Zini J M, Schmaier A H, Cines D B
Department of Medicine (Hematology/Oncology), Hospital of the University of Pennsylvania, Philadelphia 19104.
Blood. 1993 Jun 1;81(11):2936-46.
The vasoactive compound bradykinin (BK) is liberated by proteolytic cleavage from high molecular weight kininogen (HK) and low molecular weight kininogen (LK). Expression of kininogens on cell surface receptors may affect the delivery of BK at sites of inflammation. Therefore, we investigated whether BK itself alters the expression of binding sites for its parent molecules, HK and LK, on the surface of cultured human umbilical vein endothelial cells (HUVEC). 125I-LK and 125I-HK each bind to a single class of sites on HUVEC in reactions that are saturable, reversible, and zinc-dependent (Bmax = 9.7 +/- 0.2 x 10(5) sites/cell; kd = 43.3 +/- 8 nmol/L; n = 5 and Bmax = 10.3 +/- 0.4 x 10(5) sites/cell; kd = 40.3 +/- 0.9 nmol/L; n = 3 for LK and HK, respectively). HK and LK compete for the same binding site (Ki = 19.4 +/- 5 nmol/L HK v 125I-LK; Ki = 24.5 +/- 4 nmol/L LK v 125I-HK, n = 3). Moreover, 50-fold molar excess light chain of HK inhibits 125I-LK binding 51% and 50-fold molar excess LK and the heavy chain of HK inhibit 125I-light chain of HK binding 92% and 76%, respectively. Preincubation of HUVEC with BK produces a transient, concentration-dependent increase in the binding of HK and LK, reaching a maximum 3 to 4 hours after addition of BK (46% increase over control for HK; 57% increase over control for LK; P < .005 for each ligand). Des-Arg9-bradykinin, a B1 receptor agonist, increases kininogen binding to the same extent as BK; the upregulation of kininogen binding sites by BK is partially blocked by a B1 but not by a B2 receptor antagonist. The protein kinase C inhibitors (PKC), sphingosine and H7, completely block the induction of HK receptors by BK. Phorbol 12-myristate 13-acetate (PMA), which also activates PKC, stimulates the binding of HK and the purified light chain of HK to HUVEC as well. However, unlike HK and its light chain, binding of LK and the heavy chain of HK are increased by PMA only in the presence of added calcium ion. These studies show that BK upregulates a common binding site for HK, LK, and each chain of HK on HUVEC. Induction of kininogen receptors on endothelial cells by BK may modulate the generation of this vasoactive compound at sites of vascular injury.
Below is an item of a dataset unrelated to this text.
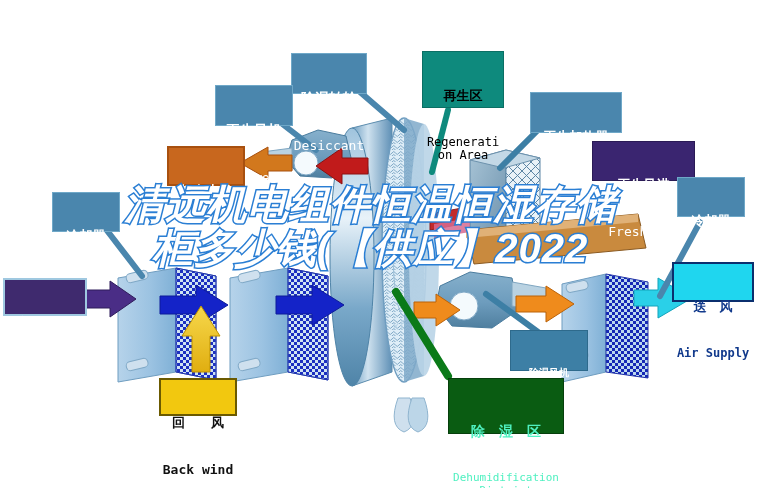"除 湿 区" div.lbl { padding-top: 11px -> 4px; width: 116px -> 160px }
血管活性化合物缓激肽(BK)通过蛋白水解从高分子量激肽原(HK)和低分子量激肽原(LK)中裂解产生。激肽原在细胞表面受体上的表达可能会影响BK在炎症部位的递送。因此,我们研究了BK本身是否会改变其母体分子HK和LK在培养的人脐静脉内皮细胞(HUVEC)表面的结合位点表达。125I-LK和125I-HK在HUVEC上均与一类单一的位点结合,反应具有饱和性、可逆性且依赖锌(Bmax = 9.7 +/- 0.2 x 10(5) 个位点/细胞;kd = 43.3 +/- 8 nmol/L;n = 5,对于LK和HK,Bmax分别为10.3 +/- 0.4 x 10(5) 个位点/细胞;kd = 40.3 +/- 0.9 nmol/L;n = 3)。HK和LK竞争相同的结合位点(Ki = 19.4 +/- 5 nmol/L HK对125I-LK;Ki = 24.5 +/- 4 nmol/L LK对125I-HK,n = 3)。此外,50倍摩尔过量的HK轻链抑制125I-LK结合51%,50倍摩尔过量的LK和HK重链分别抑制125I-HK轻链结合92%和76%。用BK预孵育HUVEC会使HK和LK的结合产生短暂的、浓度依赖性增加,在添加BK后3至4小时达到最大值(HK比对照增加46%;LK比对照增加57%;每种配体的P <.005)。去-精氨酸9-缓激肽,一种B1受体激动剂,与BK以相同程度增加激肽原结合;BK对激肽原结合位点的上调被B1受体拮抗剂部分阻断,但不被B2受体拮抗剂阻断。蛋白激酶C抑制剂(PKC)、鞘氨醇和H7完全阻断BK对HK受体的诱导。佛波醇12-肉豆蔻酸酯13-乙酸酯(PMA),它也激活PKC,也刺激HK和HK纯化轻链与HUVEC的结合。然而,与HK及其轻链不同,LK和HK重链的结合仅在添加钙离子的情况下被PMA增加。这些研究表明,BK上调了HUVEC上HK-LK以及HK各链的共同结合位点。BK在内皮细胞上诱导激肽原受体可能会调节这种血管活性化合物在血管损伤部位的产生。